Task inputs START

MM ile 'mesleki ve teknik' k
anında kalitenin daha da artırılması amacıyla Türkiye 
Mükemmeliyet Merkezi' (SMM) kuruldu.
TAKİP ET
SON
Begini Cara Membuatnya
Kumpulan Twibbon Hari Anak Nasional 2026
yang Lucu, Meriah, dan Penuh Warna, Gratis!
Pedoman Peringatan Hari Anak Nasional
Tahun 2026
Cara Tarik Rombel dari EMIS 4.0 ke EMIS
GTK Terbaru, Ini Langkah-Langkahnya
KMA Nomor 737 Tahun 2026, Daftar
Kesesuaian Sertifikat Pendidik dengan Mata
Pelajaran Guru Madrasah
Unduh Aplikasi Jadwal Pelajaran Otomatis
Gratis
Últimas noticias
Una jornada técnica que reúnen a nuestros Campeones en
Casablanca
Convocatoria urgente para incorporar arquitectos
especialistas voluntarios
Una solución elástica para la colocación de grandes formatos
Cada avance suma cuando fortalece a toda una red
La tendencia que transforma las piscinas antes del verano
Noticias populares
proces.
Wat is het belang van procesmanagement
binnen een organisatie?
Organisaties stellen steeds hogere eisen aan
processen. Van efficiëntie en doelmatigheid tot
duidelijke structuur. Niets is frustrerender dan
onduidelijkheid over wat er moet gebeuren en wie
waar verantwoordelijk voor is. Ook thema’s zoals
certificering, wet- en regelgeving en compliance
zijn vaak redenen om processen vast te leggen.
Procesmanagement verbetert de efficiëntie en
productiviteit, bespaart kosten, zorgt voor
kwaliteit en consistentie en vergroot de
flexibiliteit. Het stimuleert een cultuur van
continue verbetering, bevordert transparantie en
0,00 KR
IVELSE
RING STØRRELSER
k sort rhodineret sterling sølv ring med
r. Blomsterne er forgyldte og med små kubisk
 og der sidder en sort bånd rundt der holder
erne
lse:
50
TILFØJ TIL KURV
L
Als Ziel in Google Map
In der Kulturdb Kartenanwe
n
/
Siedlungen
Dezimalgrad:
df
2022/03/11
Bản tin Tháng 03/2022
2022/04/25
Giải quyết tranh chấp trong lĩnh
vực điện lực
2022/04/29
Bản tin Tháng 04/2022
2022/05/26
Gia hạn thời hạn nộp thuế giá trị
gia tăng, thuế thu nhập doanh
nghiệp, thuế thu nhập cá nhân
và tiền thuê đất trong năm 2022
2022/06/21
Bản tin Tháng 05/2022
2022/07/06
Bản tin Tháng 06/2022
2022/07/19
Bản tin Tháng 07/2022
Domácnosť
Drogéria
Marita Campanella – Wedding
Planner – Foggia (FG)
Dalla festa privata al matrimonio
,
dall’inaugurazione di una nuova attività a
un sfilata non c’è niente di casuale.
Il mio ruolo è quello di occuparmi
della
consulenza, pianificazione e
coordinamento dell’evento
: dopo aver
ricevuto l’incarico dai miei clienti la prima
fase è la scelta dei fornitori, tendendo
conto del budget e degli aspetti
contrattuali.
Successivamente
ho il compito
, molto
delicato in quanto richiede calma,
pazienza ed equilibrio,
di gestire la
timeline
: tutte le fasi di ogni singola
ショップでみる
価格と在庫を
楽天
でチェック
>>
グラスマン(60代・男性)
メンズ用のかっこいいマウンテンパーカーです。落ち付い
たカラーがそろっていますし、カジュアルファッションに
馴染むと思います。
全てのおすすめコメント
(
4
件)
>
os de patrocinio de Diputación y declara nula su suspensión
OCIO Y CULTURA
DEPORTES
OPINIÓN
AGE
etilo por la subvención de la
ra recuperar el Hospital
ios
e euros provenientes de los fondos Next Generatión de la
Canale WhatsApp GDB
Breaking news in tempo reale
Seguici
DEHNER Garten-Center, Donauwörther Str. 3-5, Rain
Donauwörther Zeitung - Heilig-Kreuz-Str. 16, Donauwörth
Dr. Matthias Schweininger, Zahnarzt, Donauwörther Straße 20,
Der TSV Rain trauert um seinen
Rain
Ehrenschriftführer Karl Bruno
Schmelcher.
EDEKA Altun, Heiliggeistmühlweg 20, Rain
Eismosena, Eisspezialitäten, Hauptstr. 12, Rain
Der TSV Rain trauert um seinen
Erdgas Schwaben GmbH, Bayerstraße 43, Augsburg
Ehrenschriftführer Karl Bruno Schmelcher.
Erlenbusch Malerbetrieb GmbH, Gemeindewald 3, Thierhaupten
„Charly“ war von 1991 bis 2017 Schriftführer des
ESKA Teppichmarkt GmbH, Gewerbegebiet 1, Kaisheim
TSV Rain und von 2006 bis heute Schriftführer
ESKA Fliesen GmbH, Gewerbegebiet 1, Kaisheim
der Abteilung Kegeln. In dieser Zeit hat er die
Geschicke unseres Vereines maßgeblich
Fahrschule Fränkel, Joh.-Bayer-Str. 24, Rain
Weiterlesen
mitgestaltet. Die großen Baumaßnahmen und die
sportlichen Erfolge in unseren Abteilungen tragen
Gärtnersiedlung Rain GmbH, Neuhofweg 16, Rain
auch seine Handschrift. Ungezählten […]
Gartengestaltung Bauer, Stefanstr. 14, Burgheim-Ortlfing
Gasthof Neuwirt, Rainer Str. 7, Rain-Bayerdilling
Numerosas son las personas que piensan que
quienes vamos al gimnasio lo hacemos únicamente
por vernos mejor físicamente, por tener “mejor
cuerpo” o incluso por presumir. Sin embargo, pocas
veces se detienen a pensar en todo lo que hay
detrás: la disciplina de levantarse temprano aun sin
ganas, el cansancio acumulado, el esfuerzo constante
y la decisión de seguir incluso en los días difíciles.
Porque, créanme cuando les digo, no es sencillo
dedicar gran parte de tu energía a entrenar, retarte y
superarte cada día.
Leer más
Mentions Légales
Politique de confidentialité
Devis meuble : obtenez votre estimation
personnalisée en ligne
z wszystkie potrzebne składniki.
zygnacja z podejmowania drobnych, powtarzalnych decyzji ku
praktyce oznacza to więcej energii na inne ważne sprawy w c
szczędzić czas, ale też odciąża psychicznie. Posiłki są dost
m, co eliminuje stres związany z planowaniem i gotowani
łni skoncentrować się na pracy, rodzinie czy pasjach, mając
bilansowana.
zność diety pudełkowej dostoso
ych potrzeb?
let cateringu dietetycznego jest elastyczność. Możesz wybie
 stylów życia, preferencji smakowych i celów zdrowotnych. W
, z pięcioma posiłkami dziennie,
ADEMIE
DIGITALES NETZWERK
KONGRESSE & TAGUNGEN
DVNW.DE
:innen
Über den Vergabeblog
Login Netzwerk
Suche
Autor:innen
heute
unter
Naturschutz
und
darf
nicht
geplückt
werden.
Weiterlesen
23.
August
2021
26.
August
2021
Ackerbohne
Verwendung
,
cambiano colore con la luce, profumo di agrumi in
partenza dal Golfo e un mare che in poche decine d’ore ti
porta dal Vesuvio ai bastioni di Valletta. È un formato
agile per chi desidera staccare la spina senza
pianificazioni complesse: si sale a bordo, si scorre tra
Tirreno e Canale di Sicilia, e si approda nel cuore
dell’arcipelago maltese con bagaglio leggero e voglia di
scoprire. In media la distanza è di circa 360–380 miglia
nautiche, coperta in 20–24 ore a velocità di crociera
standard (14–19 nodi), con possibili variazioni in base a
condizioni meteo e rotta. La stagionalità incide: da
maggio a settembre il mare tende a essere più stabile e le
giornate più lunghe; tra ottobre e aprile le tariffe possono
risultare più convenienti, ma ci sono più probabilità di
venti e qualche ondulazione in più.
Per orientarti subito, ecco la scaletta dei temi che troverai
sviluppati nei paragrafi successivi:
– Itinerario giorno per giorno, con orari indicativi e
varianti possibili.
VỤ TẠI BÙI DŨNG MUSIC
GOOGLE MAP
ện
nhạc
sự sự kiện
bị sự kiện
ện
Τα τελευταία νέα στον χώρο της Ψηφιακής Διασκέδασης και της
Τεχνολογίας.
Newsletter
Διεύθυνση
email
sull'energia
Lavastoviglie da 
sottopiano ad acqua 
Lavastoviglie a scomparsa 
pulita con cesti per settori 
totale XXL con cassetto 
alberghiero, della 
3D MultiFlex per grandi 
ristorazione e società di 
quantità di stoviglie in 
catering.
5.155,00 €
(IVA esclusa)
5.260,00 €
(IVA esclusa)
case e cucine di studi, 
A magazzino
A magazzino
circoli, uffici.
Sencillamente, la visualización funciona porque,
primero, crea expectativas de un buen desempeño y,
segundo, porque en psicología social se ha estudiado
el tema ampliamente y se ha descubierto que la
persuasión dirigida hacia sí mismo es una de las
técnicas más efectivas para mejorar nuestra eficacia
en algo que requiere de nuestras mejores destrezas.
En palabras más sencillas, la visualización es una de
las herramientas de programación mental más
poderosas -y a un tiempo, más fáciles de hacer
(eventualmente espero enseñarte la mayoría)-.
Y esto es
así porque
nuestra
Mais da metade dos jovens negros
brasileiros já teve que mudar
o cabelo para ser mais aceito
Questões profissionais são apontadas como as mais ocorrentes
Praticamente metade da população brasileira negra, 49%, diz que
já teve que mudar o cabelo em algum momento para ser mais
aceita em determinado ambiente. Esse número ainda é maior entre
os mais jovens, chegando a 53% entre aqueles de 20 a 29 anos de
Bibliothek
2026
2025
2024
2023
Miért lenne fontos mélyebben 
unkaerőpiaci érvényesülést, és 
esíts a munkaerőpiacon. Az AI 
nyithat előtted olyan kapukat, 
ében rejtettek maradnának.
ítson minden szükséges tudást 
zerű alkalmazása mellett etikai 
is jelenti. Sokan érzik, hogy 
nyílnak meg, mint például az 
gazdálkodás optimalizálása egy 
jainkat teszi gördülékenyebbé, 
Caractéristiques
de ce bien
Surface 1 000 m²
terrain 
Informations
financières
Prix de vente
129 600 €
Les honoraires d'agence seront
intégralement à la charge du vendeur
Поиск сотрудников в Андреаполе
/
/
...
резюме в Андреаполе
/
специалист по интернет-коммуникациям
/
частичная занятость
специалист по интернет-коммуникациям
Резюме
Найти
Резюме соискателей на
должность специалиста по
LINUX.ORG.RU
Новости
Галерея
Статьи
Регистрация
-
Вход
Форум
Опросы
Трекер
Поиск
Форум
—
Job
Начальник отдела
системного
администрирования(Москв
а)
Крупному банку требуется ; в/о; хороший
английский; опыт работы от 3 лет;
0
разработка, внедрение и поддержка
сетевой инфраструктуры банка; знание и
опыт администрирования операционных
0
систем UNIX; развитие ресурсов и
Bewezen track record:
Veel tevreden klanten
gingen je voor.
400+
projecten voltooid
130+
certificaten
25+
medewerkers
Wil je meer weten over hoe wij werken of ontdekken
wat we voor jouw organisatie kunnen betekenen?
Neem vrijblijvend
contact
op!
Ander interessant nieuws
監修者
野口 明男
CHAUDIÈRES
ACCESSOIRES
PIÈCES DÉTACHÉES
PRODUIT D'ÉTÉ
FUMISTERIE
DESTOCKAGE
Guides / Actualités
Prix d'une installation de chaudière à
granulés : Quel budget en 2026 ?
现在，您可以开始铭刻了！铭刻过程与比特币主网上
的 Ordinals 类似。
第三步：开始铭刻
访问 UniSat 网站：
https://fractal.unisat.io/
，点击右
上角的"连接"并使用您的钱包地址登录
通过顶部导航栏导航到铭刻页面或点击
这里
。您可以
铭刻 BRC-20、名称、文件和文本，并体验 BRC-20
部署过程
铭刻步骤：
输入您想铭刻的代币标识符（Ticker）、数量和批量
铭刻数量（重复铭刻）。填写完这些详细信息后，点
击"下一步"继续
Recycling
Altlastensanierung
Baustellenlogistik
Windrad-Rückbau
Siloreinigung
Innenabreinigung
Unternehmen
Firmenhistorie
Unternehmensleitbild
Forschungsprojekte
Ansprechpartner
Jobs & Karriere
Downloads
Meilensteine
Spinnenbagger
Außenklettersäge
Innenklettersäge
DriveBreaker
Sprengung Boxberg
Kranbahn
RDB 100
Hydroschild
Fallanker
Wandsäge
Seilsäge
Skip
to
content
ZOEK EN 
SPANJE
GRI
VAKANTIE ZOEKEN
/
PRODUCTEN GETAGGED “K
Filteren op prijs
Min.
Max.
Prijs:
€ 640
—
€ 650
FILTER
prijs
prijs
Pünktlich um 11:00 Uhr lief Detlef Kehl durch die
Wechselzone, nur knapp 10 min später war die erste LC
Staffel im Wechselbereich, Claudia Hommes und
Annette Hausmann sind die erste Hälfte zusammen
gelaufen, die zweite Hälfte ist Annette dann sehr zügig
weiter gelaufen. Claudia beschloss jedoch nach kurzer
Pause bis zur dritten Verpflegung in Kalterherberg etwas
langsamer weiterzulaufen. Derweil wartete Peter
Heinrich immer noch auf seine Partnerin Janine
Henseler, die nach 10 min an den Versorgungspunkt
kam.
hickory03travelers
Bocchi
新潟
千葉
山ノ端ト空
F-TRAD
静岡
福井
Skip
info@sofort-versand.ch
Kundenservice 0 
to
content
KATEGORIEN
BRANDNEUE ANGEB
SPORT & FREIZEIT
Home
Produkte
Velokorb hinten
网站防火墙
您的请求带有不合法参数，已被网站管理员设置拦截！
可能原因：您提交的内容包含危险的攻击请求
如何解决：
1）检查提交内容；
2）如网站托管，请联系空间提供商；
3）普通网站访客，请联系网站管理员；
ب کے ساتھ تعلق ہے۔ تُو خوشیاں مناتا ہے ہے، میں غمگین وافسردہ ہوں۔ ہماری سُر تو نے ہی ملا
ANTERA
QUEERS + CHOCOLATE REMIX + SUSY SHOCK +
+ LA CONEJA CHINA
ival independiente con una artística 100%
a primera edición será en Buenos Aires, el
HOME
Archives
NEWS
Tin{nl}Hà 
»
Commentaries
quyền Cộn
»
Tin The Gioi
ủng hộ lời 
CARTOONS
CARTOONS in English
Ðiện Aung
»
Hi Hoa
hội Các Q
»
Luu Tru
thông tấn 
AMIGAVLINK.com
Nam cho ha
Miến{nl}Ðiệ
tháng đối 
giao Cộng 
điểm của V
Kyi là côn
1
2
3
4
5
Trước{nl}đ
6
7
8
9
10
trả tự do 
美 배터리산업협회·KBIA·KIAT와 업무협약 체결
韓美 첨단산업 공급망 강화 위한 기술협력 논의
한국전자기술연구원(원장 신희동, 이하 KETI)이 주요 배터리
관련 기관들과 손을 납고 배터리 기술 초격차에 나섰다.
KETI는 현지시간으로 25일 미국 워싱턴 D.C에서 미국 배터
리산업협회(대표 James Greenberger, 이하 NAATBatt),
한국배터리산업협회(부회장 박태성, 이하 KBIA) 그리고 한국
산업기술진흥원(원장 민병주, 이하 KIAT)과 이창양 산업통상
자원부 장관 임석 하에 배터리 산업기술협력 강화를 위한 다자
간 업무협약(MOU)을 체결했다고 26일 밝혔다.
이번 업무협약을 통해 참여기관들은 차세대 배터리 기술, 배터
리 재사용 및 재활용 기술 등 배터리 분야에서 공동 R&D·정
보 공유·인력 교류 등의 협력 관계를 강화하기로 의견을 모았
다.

Task inputs END

Exercise brief
With "nach" as the word to match, copy each line of the records that has it.

Response to this exercise
weiter gelaufen. Claudia beschloss jedoch nach kurzer
Henseler, die nach 10 min an den Versorgungspunkt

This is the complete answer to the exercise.